Please convert the lines of the records below into a numbered list. Skip blank lines and leave the pictures out.

Plain-text sources for documents

--- START ---

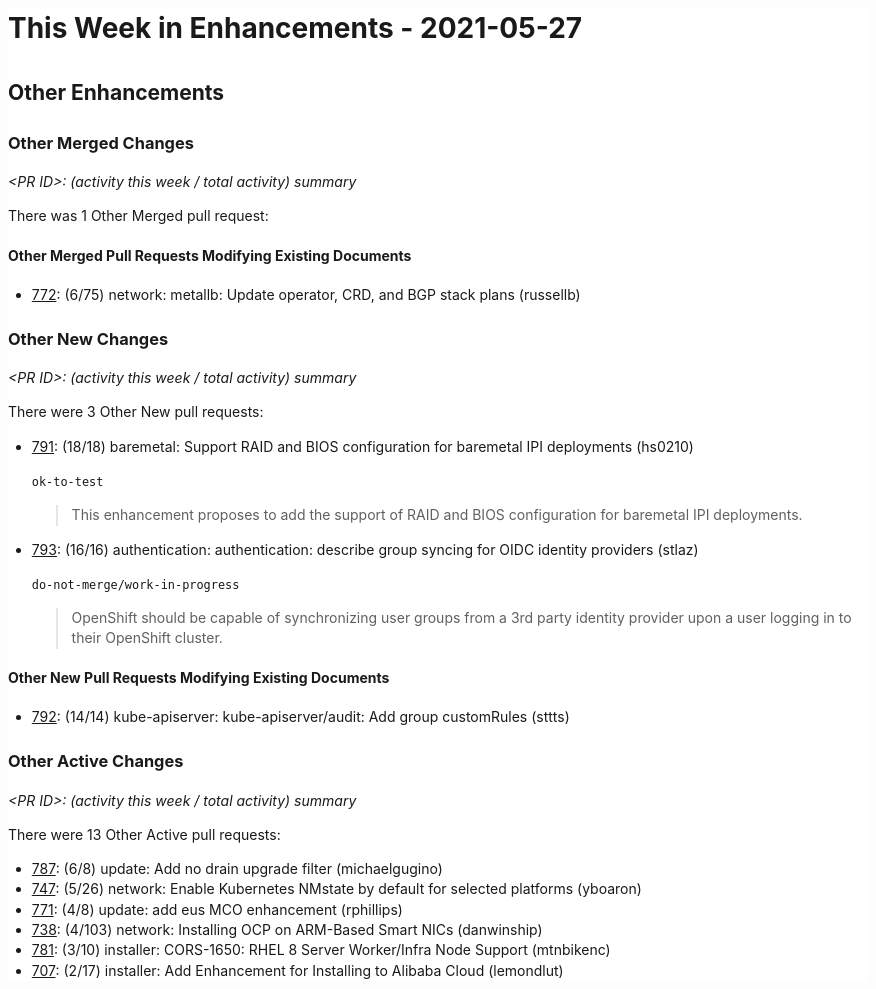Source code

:# This Week in Enhancements - 2021-05-27

## Other Enhancements

### Other Merged Changes

*&lt;PR ID&gt;: (activity this week / total activity) summary*

There was 1 Other Merged pull request:


#### Other Merged Pull Requests Modifying Existing Documents

- [772](https://github.com/openshift/enhancements/pull/772): (6/75) network: metallb: Update operator, CRD, and BGP stack plans (russellb)

### Other New Changes

*&lt;PR ID&gt;: (activity this week / total activity) summary*

There were 3 Other New pull requests:

- [791](https://github.com/openshift/enhancements/pull/791): (18/18) baremetal: Support RAID and BIOS configuration for baremetal IPI deployments (hs0210)

  `ok-to-test`

  > This enhancement proposes to add the support of RAID and BIOS configuration for baremetal IPI deployments.

- [793](https://github.com/openshift/enhancements/pull/793): (16/16) authentication: authentication: describe group syncing for OIDC identity providers (stlaz)

  `do-not-merge/work-in-progress`

  > OpenShift should be capable of synchronizing user groups from a 3rd party
  > identity provider upon a user logging in to their OpenShift cluster.


#### Other New Pull Requests Modifying Existing Documents

- [792](https://github.com/openshift/enhancements/pull/792): (14/14) kube-apiserver: kube-apiserver/audit: Add group customRules (sttts)

### Other Active Changes

*&lt;PR ID&gt;: (activity this week / total activity) summary*

There were 13 Other Active pull requests:

- [787](https://github.com/openshift/enhancements/pull/787): (6/8) update: Add no drain upgrade filter (michaelgugino)
- [747](https://github.com/openshift/enhancements/pull/747): (5/26) network: Enable Kubernetes NMstate by default for selected platforms  (yboaron)
- [771](https://github.com/openshift/enhancements/pull/771): (4/8) update: add eus MCO enhancement (rphillips)
- [738](https://github.com/openshift/enhancements/pull/738): (4/103) network: Installing OCP on ARM-Based Smart NICs (danwinship)
- [781](https://github.com/openshift/enhancements/pull/781): (3/10) installer: CORS-1650: RHEL 8 Server Worker/Infra Node Support (mtnbikenc)
- [707](https://github.com/openshift/enhancements/pull/707): (2/17) installer: Add Enhancement for Installing to Alibaba Cloud (lemondlut)
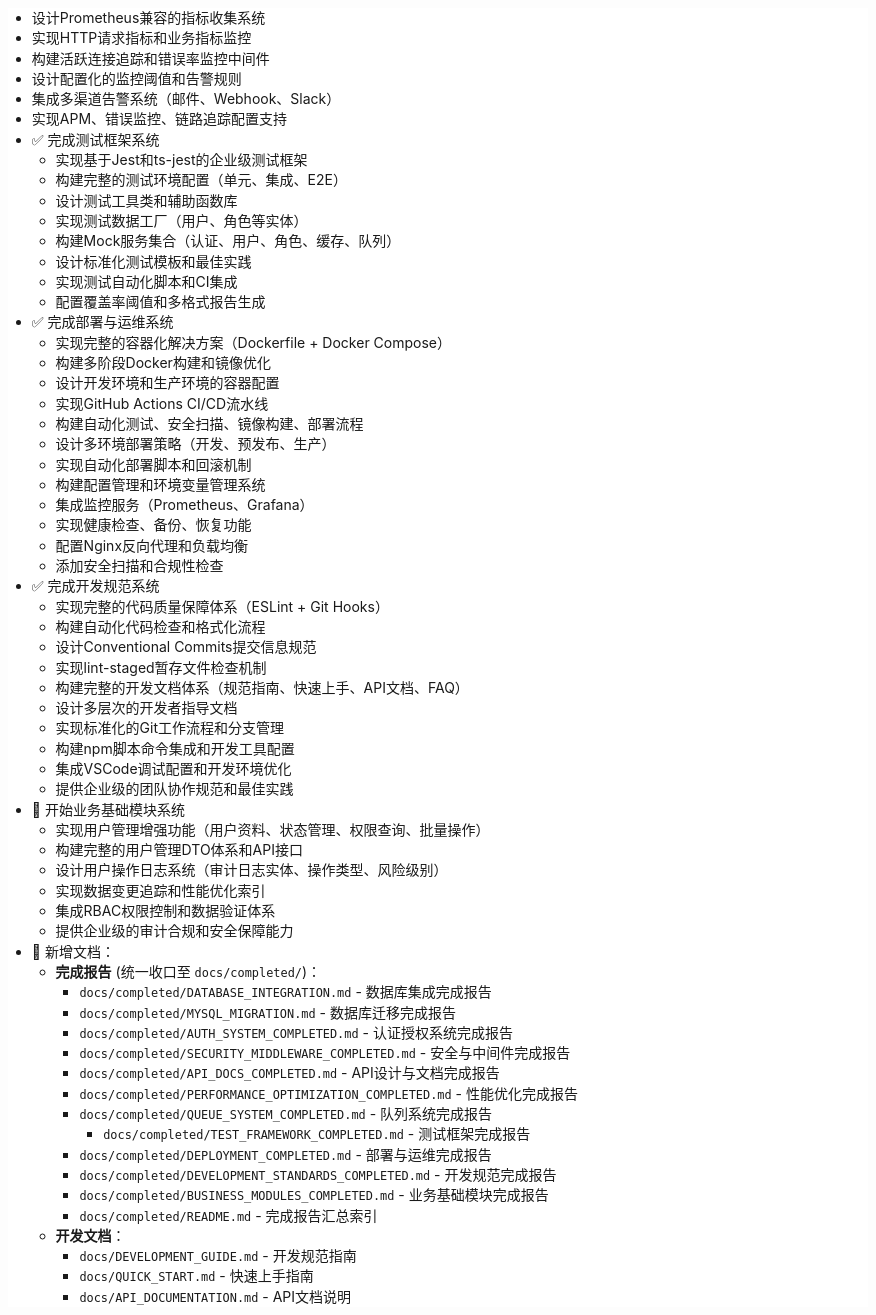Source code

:   - 设计Prometheus兼容的指标收集系统
  - 实现HTTP请求指标和业务指标监控
  - 构建活跃连接追踪和错误率监控中间件
  - 设计配置化的监控阈值和告警规则
  - 集成多渠道告警系统（邮件、Webhook、Slack）
  - 实现APM、错误监控、链路追踪配置支持
- ✅ 完成测试框架系统
  - 实现基于Jest和ts-jest的企业级测试框架
  - 构建完整的测试环境配置（单元、集成、E2E）
  - 设计测试工具类和辅助函数库
  - 实现测试数据工厂（用户、角色等实体）
  - 构建Mock服务集合（认证、用户、角色、缓存、队列）
  - 设计标准化测试模板和最佳实践
  - 实现测试自动化脚本和CI集成
  - 配置覆盖率阈值和多格式报告生成
- ✅ 完成部署与运维系统
  - 实现完整的容器化解决方案（Dockerfile + Docker Compose）
  - 构建多阶段Docker构建和镜像优化
  - 设计开发环境和生产环境的容器配置
  - 实现GitHub Actions CI/CD流水线
  - 构建自动化测试、安全扫描、镜像构建、部署流程
  - 设计多环境部署策略（开发、预发布、生产）
  - 实现自动化部署脚本和回滚机制
  - 构建配置管理和环境变量管理系统
  - 集成监控服务（Prometheus、Grafana）
  - 实现健康检查、备份、恢复功能
  - 配置Nginx反向代理和负载均衡
  - 添加安全扫描和合规性检查
- ✅ 完成开发规范系统
  - 实现完整的代码质量保障体系（ESLint + Git Hooks）
  - 构建自动化代码检查和格式化流程
  - 设计Conventional Commits提交信息规范
  - 实现lint-staged暂存文件检查机制
  - 构建完整的开发文档体系（规范指南、快速上手、API文档、FAQ）
  - 设计多层次的开发者指导文档
  - 实现标准化的Git工作流程和分支管理
  - 构建npm脚本命令集成和开发工具配置
  - 集成VSCode调试配置和开发环境优化
  - 提供企业级的团队协作规范和最佳实践
- 🚧 开始业务基础模块系统
  - 实现用户管理增强功能（用户资料、状态管理、权限查询、批量操作）
  - 构建完整的用户管理DTO体系和API接口
  - 设计用户操作日志系统（审计日志实体、操作类型、风险级别）
  - 实现数据变更追踪和性能优化索引
  - 集成RBAC权限控制和数据验证体系
  - 提供企业级的审计合规和安全保障能力
- 📄 新增文档：
  - **完成报告** (统一收口至 `docs/completed/`)：
    - `docs/completed/DATABASE_INTEGRATION.md` - 数据库集成完成报告
    - `docs/completed/MYSQL_MIGRATION.md` - 数据库迁移完成报告
    - `docs/completed/AUTH_SYSTEM_COMPLETED.md` - 认证授权系统完成报告
    - `docs/completed/SECURITY_MIDDLEWARE_COMPLETED.md` - 安全与中间件完成报告
    - `docs/completed/API_DOCS_COMPLETED.md` - API设计与文档完成报告
    - `docs/completed/PERFORMANCE_OPTIMIZATION_COMPLETED.md` - 性能优化完成报告
    - `docs/completed/QUEUE_SYSTEM_COMPLETED.md` - 队列系统完成报告
      - `docs/completed/TEST_FRAMEWORK_COMPLETED.md` - 测试框架完成报告
    - `docs/completed/DEPLOYMENT_COMPLETED.md` - 部署与运维完成报告
    - `docs/completed/DEVELOPMENT_STANDARDS_COMPLETED.md` - 开发规范完成报告
    - `docs/completed/BUSINESS_MODULES_COMPLETED.md` - 业务基础模块完成报告
    - `docs/completed/README.md` - 完成报告汇总索引
  - **开发文档**：
    - `docs/DEVELOPMENT_GUIDE.md` - 开发规范指南
    - `docs/QUICK_START.md` - 快速上手指南
    - `docs/API_DOCUMENTATION.md` - API文档说明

--- END ---

* **ANSWER SECTION**:
1. Source code
2. :# This Week in Enhancements - 2021-05-27
3. ## Other Enhancements
4. ### Other Merged Changes
5. *&lt;PR ID&gt;: (activity this week / total activity) summary*
6. There was 1 Other Merged pull request:
7. #### Other Merged Pull Requests Modifying Existing Documents
8. - [772](https://github.com/openshift/enhancements/pull/772): (6/75) network: metallb: Update operator, CRD, and BGP stack plans (russellb)
9. ### Other New Changes
10. *&lt;PR ID&gt;: (activity this week / total activity) summary*
11. There were 3 Other New pull requests:
12. - [791](https://github.com/openshift/enhancements/pull/791): (18/18) baremetal: Support RAID and BIOS configuration for baremetal IPI deployments (hs0210)
13.   `ok-to-test`
14.   > This enhancement proposes to add the support of RAID and BIOS configuration for baremetal IPI deployments.
15. - [793](https://github.com/openshift/enhancements/pull/793): (16/16) authentication: authentication: describe group syncing for OIDC identity providers (stlaz)
16.   `do-not-merge/work-in-progress`
17.   > OpenShift should be capable of synchronizing user groups from a 3rd party
18.   > identity provider upon a user logging in to their OpenShift cluster.
19. #### Other New Pull Requests Modifying Existing Documents
20. - [792](https://github.com/openshift/enhancements/pull/792): (14/14) kube-apiserver: kube-apiserver/audit: Add group customRules (sttts)
21. ### Other Active Changes
22. *&lt;PR ID&gt;: (activity this week / total activity) summary*
23. There were 13 Other Active pull requests:
24. - [787](https://github.com/openshift/enhancements/pull/787): (6/8) update: Add no drain upgrade filter (michaelgugino)
25. - [747](https://github.com/openshift/enhancements/pull/747): (5/26) network: Enable Kubernetes NMstate by default for selected platforms  (yboaron)
26. - [771](https://github.com/openshift/enhancements/pull/771): (4/8) update: add eus MCO enhancement (rphillips)
27. - [738](https://github.com/openshift/enhancements/pull/738): (4/103) network: Installing OCP on ARM-Based Smart NICs (danwinship)
28. - [781](https://github.com/openshift/enhancements/pull/781): (3/10) installer: CORS-1650: RHEL 8 Server Worker/Infra Node Support (mtnbikenc)
29. - [707](https://github.com/openshift/enhancements/pull/707): (2/17) installer: Add Enhancement for Installing to Alibaba Cloud (lemondlut)
30. Source code
31. :   - 设计Prometheus兼容的指标收集系统
32.   - 实现HTTP请求指标和业务指标监控
33.   - 构建活跃连接追踪和错误率监控中间件
34.   - 设计配置化的监控阈值和告警规则
35.   - 集成多渠道告警系统（邮件、Webhook、Slack）
36.   - 实现APM、错误监控、链路追踪配置支持
37. - ✅ 完成测试框架系统
38.   - 实现基于Jest和ts-jest的企业级测试框架
39.   - 构建完整的测试环境配置（单元、集成、E2E）
40.   - 设计测试工具类和辅助函数库
41.   - 实现测试数据工厂（用户、角色等实体）
42.   - 构建Mock服务集合（认证、用户、角色、缓存、队列）
43.   - 设计标准化测试模板和最佳实践
44.   - 实现测试自动化脚本和CI集成
45.   - 配置覆盖率阈值和多格式报告生成
46. - ✅ 完成部署与运维系统
47.   - 实现完整的容器化解决方案（Dockerfile + Docker Compose）
48.   - 构建多阶段Docker构建和镜像优化
49.   - 设计开发环境和生产环境的容器配置
50.   - 实现GitHub Actions CI/CD流水线
51.   - 构建自动化测试、安全扫描、镜像构建、部署流程
52.   - 设计多环境部署策略（开发、预发布、生产）
53.   - 实现自动化部署脚本和回滚机制
54.   - 构建配置管理和环境变量管理系统
55.   - 集成监控服务（Prometheus、Grafana）
56.   - 实现健康检查、备份、恢复功能
57.   - 配置Nginx反向代理和负载均衡
58.   - 添加安全扫描和合规性检查
59. - ✅ 完成开发规范系统
60.   - 实现完整的代码质量保障体系（ESLint + Git Hooks）
61.   - 构建自动化代码检查和格式化流程
62.   - 设计Conventional Commits提交信息规范
63.   - 实现lint-staged暂存文件检查机制
64.   - 构建完整的开发文档体系（规范指南、快速上手、API文档、FAQ）
65.   - 设计多层次的开发者指导文档
66.   - 实现标准化的Git工作流程和分支管理
67.   - 构建npm脚本命令集成和开发工具配置
68.   - 集成VSCode调试配置和开发环境优化
69.   - 提供企业级的团队协作规范和最佳实践
70. - 🚧 开始业务基础模块系统
71.   - 实现用户管理增强功能（用户资料、状态管理、权限查询、批量操作）
72.   - 构建完整的用户管理DTO体系和API接口
73.   - 设计用户操作日志系统（审计日志实体、操作类型、风险级别）
74.   - 实现数据变更追踪和性能优化索引
75.   - 集成RBAC权限控制和数据验证体系
76.   - 提供企业级的审计合规和安全保障能力
77. - 📄 新增文档：
78.   - **完成报告** (统一收口至 `docs/completed/`)：
79.     - `docs/completed/DATABASE_INTEGRATION.md` - 数据库集成完成报告
80.     - `docs/completed/MYSQL_MIGRATION.md` - 数据库迁移完成报告
81.     - `docs/completed/AUTH_SYSTEM_COMPLETED.md` - 认证授权系统完成报告
82.     - `docs/completed/SECURITY_MIDDLEWARE_COMPLETED.md` - 安全与中间件完成报告
83.     - `docs/completed/API_DOCS_COMPLETED.md` - API设计与文档完成报告
84.     - `docs/completed/PERFORMANCE_OPTIMIZATION_COMPLETED.md` - 性能优化完成报告
85.     - `docs/completed/QUEUE_SYSTEM_COMPLETED.md` - 队列系统完成报告
86.       - `docs/completed/TEST_FRAMEWORK_COMPLETED.md` - 测试框架完成报告
87.     - `docs/completed/DEPLOYMENT_COMPLETED.md` - 部署与运维完成报告
88.     - `docs/completed/DEVELOPMENT_STANDARDS_COMPLETED.md` - 开发规范完成报告
89.     - `docs/completed/BUSINESS_MODULES_COMPLETED.md` - 业务基础模块完成报告
90.     - `docs/completed/README.md` - 完成报告汇总索引
91.   - **开发文档**：
92.     - `docs/DEVELOPMENT_GUIDE.md` - 开发规范指南
93.     - `docs/QUICK_START.md` - 快速上手指南
94.     - `docs/API_DOCUMENTATION.md` - API文档说明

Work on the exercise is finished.